When in the dark I used to bring things with me. A blanket, mostly. Socks to keep my feet warm. Poetry books, for prayer. Then there are days when I crawl to the corner and turn my back to everything and close my eyes, as if seeking a darker place, still. Now I just lie like this—weightless and yet weighed down. I can scarcely force myself to breathe, my lungs telling me, what is the point. My heart telling me, what is the point. Everything inside my body telling me, what is the point.

Have I always been here? Have I never escaped it? How did I get almost a year of reprieve, only to wake up one day in the dark again?

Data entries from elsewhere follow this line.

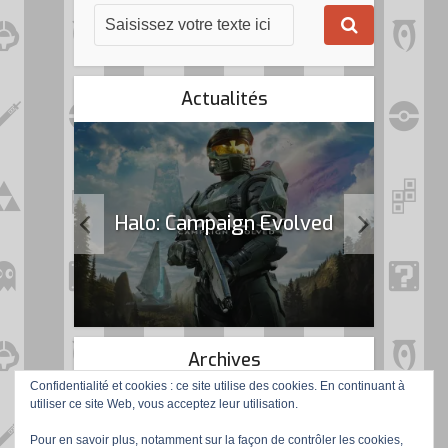
Actualités
k Flag
Halo: Campaign Evolved
Archives
Confidentialité et cookies : ce site utilise des cookies. En continuant à
utiliser ce site Web, vous acceptez leur utilisation.
Pour en savoir plus, notamment sur la façon de contrôler les cookies,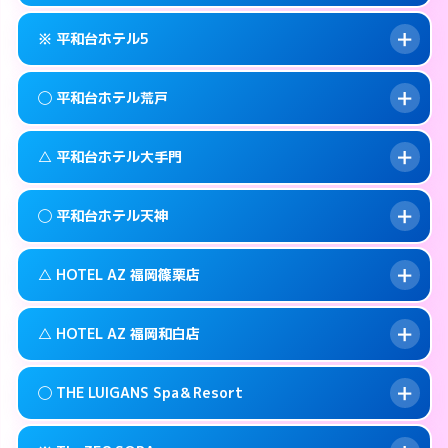
092-735-1100
smartphone
このホテルの詳細ページを見る →
info
案内方法:
カードキーにつきホテルの入り口で
福岡市中央区西中洲5-10
map
※ 平和台ホテル5
待ち合わせ。
交通費:
無料
このホテルの詳細ページを見る →
info
092-761-0345
smartphone
案内方法:
女性が直接お部屋まで伺います。
◯ 平和台ホテル荒戸
交通費:
2,000円
福岡市中央区警固1-9-3
map
092-524-2121
smartphone
案内方法:
カードキーにつきホテルの入り口で
福岡市中央区高砂1-1-18
map
このホテルの詳細ページを見る →
△ 平和台ホテル大手門
info
待ち合わせ。
交通費:
2,000円
このホテルの詳細ページを見る →
info
092-732-5000
smartphone
案内方法:
女性が直接お部屋まで伺います。
◯ 平和台ホテル天神
交通費:
1,000円
福岡市中央区今川1-4－2
map
092-761-1361
smartphone
案内方法:
状況により派遣できません。
福岡市中央区荒戸1-5-27
map
このホテルの詳細ページを見る →
△ HOTEL AZ 福岡篠栗店
info
交通費:
無料
092-741-4422
smartphone
このホテルの詳細ページを見る →
info
案内方法:
女性が直接お部屋まで伺います。
福岡市中央区大手門1-5-4
map
△ HOTEL AZ 福岡和白店
交通費:
3,000円
092-737-1000
smartphone
このホテルの詳細ページを見る →
info
案内方法:
状況により派遣できません。
福岡市中央区舞鶴1-5-6
map
◯ THE LUIGANS Spa＆Resort
交通費:
3,000円
092-947-3310
smartphone
このホテルの詳細ページを見る →
info
案内方法:
状況により派遣できません。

Things to Do in the Belly of the Whale
Dan Albergotti

Measure the walls. Count the ribs. Notch the long days.
Look up for blue sky through the spout. Make small fires
with the broken hulls of fishing boats. Practice smoke signals.
Call old friends, and listen for echoes of distant voices.
Organize your calendar. Dream of the beach. Look each way
for the dim glow of light. Work on your reports. Review
each of your life’s ten million choices. Endure moments
of self-loathing. Find the evidence of those before you.
Destroy it. Try to be very quiet, and listen for the sound
of gears and moving water. Listen for the sound of your heart.
Be thankful that you are here, swallowed with all hope,
where you can rest and wait. Be nostalgic. Think of all
the things you did and could have done. Remember
treading water in the center of the still night sea, your toes
pointing again and again down, down into the black depths.